Diketahui, Jaksa Penuntut Umum (JPU) pada KPK menuntut Saeful Bahri 2 tahun 6 bulan penjara.
Baca: Jumlah Buronan Bertambah Lagi, KPK Bakal Serius Lakukan Pengejaran
Tuntutan jaksa terhadap Saeful dinilai terlalu rendah oleh Indonesia Corruption Watch (ICW).
"Begini ya, dalam menuntut setiap terdakwa, disamping mempertimbangkan segala aspek yang memberatkan dan meringankan, tentu harus melihat pula konstruksi perkara secara utuh," kata Plt Juru Bicara KPK Ali Fikri dalam keterangannya, Kamis (7/5/2020).
"Antara lain bagaimana peran terdakwa beserta fakta-fakta hukumnya sejak penyidikan, penuntutan dan persidangan dan itu dipastikan JPU yang menyidangkan perkaranya yang lebih tahu," dia menambahkan.
Kendati demikian, Ali mengatakan, tanggapan ICW tetap dihormati KPK.
"Sekalipun kami meyakini apa yang disampaikannya bukan atas dasar melihat fakta-fakta hasil persidangan secara lengkap," kata Ali.
Sebelumnya, ICW sudah meyakini bahwa pimpinan KPK di bawah komando Firli Bahuri tidak pernah serius dan terkesan melindungi beberapa pihak dalam perkara yang melibatkan mantan caleg PDIP Harun Masiku dan mantan Komisioner Komisi Pemilihan Umum (KPU) Wahyu Setiawan ini.
Peneliti ICW Kurnia Ramadhana mengatakan, kesimpulan itu timbul berdasarkan beberapa kejadian.
Mulai dari pembiaran yang dilakukan oleh pimpinan KPK saat pegawainya diduga disekap di Perguruan Tinggi Ilmu Kepolisian (PTIK).
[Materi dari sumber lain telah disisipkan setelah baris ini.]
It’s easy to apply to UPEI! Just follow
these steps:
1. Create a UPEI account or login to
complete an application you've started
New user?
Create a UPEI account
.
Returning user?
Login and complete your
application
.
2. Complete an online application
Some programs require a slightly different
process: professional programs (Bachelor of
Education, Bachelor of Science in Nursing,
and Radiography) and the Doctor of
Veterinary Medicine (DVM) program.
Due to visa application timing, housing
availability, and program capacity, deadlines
Gagal menyegel kantor Dewan Pimpinan Pusat (DPP) PDIP, tidak berniat untuk menangkap Harun Masiku (buronan), sampai pada ketidakjelasan tindakan penggeledahan di kantor DPP PDIP.
"Keyakinan ICW selama ini pun semakin terbukti. Perantara suap antara Harun Masiku dan Wahyu Setiawan dituntut ringan oleh KPK, yakni hanya 2 tahun 6 bulan penjara," kata Kurnia saat dihubungi, Kamis (7/5/2020).